Count how many lines below include the string "January", and give that number without anything else.

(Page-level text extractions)
★ ★ ★

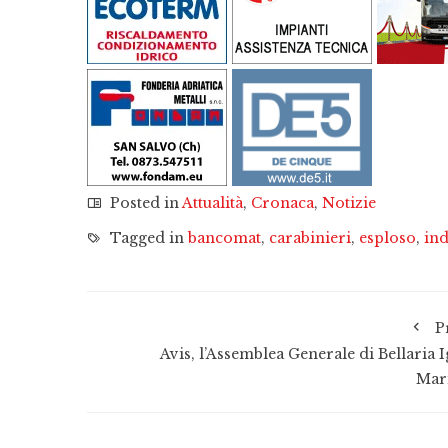
Posted in
Attualità
,
Cronaca
,
Notizie
Tagged in
bancomat
,
carabinieri
,
esploso
,
ind
P
Avis, l’Assemblea Generale di Bellaria 
Mar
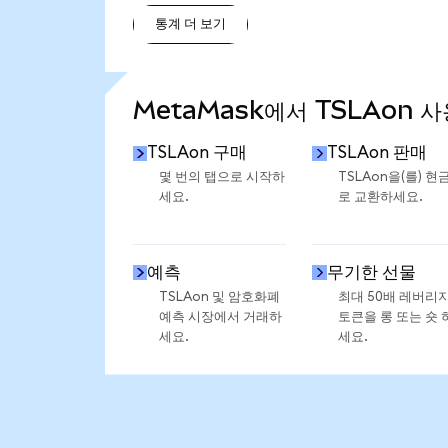
통계 더 보기
통계 더 보기
MetaMask에서 TSLAon 
TSLAon 구매
TSLAon 판매
몇 번의 탭으로 시작하
TSLAon을(를) 현
세요.
로 교환하세요.
예측
무기한 선물
TSLAon 및 암호화폐
최대 50배 레버리
예측 시장에서 거래하
토큰을 롱 또는 숏 
세요.
세요.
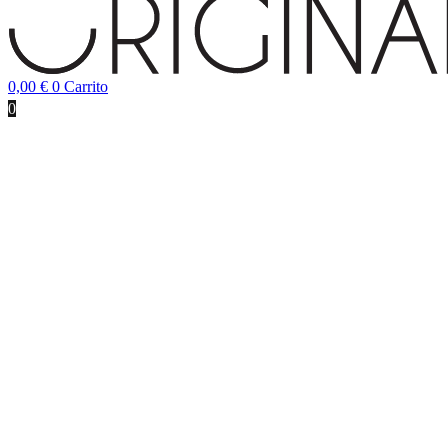
0,00
€
0
Carrito
0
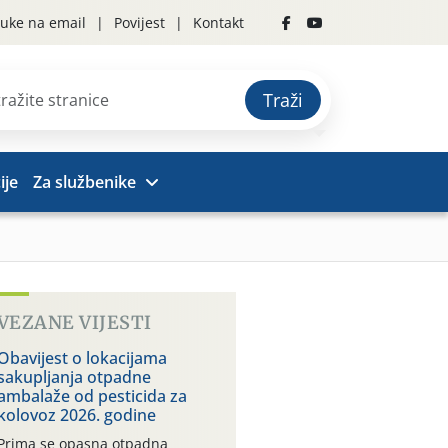
uke na email
Povijest
Kontakt
Traži
ije
Za službenike
VEZANE VIJESTI
Obavijest o lokacijama
sakupljanja otpadne
ambalaže od pesticida za
kolovoz 2026. godine
Prima se opasna otpadna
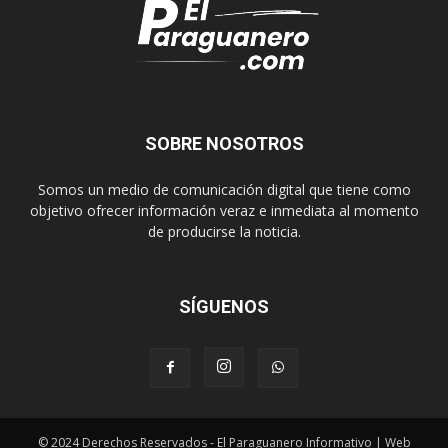
SOBRE NOSOTROS
Somos un medio de comunicación digital que tiene como
objetivo ofrecer información veraz e inmediata al momento
de producirse la noticia.
SÍGUENOS
© 2024 Derechos Reservados - El Paraguanero Informativo | Web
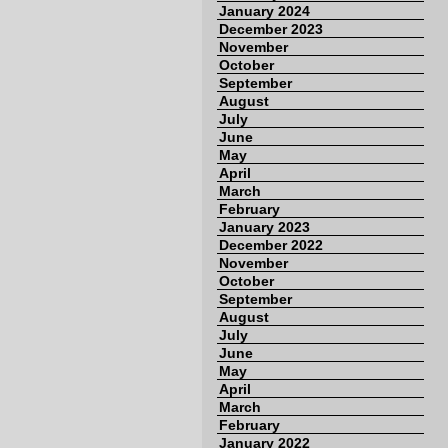
January 2024
December 2023
November
October
September
August
July
June
May
April
March
February
January 2023
December 2022
November
October
September
August
July
June
May
April
March
February
January 2022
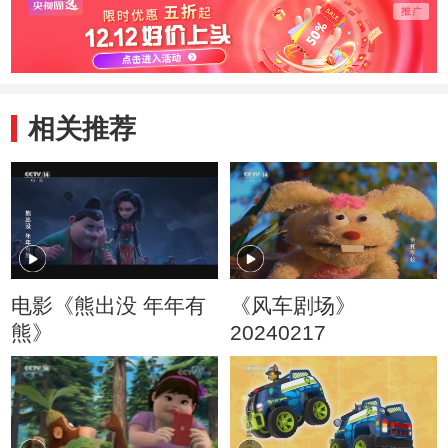
相关推荐
电影《熊出没 年年有
《风车剧场》
熊》
20240217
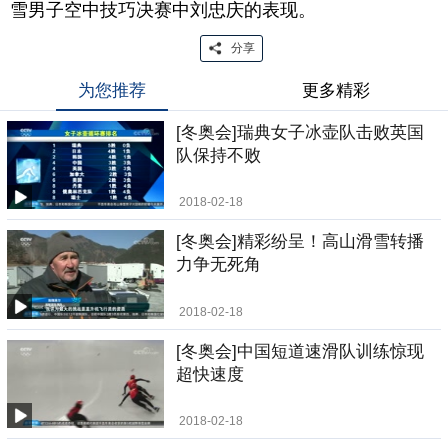
雪男子空中技巧决赛中刘忠庆的表现。
分享
为您推荐
更多精彩
[冬奥会]瑞典女子冰壶队击败英国
队保持不败
2018-02-18
[冬奥会]精彩纷呈！高山滑雪转播
力争无死角
2018-02-18
[冬奥会]中国短道速滑队训练惊现
超快速度
2018-02-18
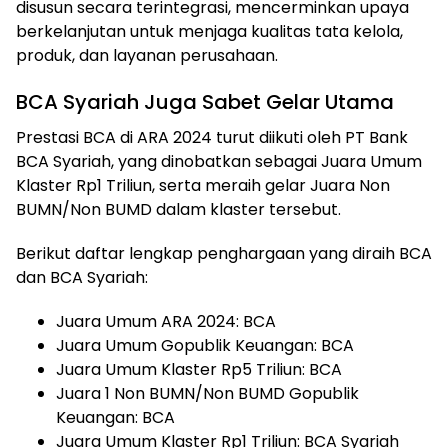
disusun secara terintegrasi, mencerminkan upaya
berkelanjutan untuk menjaga kualitas tata kelola,
produk, dan layanan perusahaan.
BCA Syariah Juga Sabet Gelar Utama
Prestasi BCA di ARA 2024 turut diikuti oleh PT Bank
BCA Syariah, yang dinobatkan sebagai Juara Umum
Klaster Rp1 Triliun, serta meraih gelar Juara Non
BUMN/Non BUMD dalam klaster tersebut.
Berikut daftar lengkap penghargaan yang diraih BCA
dan BCA Syariah:
Juara Umum ARA 2024: BCA
Juara Umum Gopublik Keuangan: BCA
Juara Umum Klaster Rp5 Triliun: BCA
Juara 1 Non BUMN/Non BUMD Gopublik
Keuangan: BCA
Juara Umum Klaster Rp1 Triliun: BCA Syariah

★ ★ ★

*Exercise output:* 3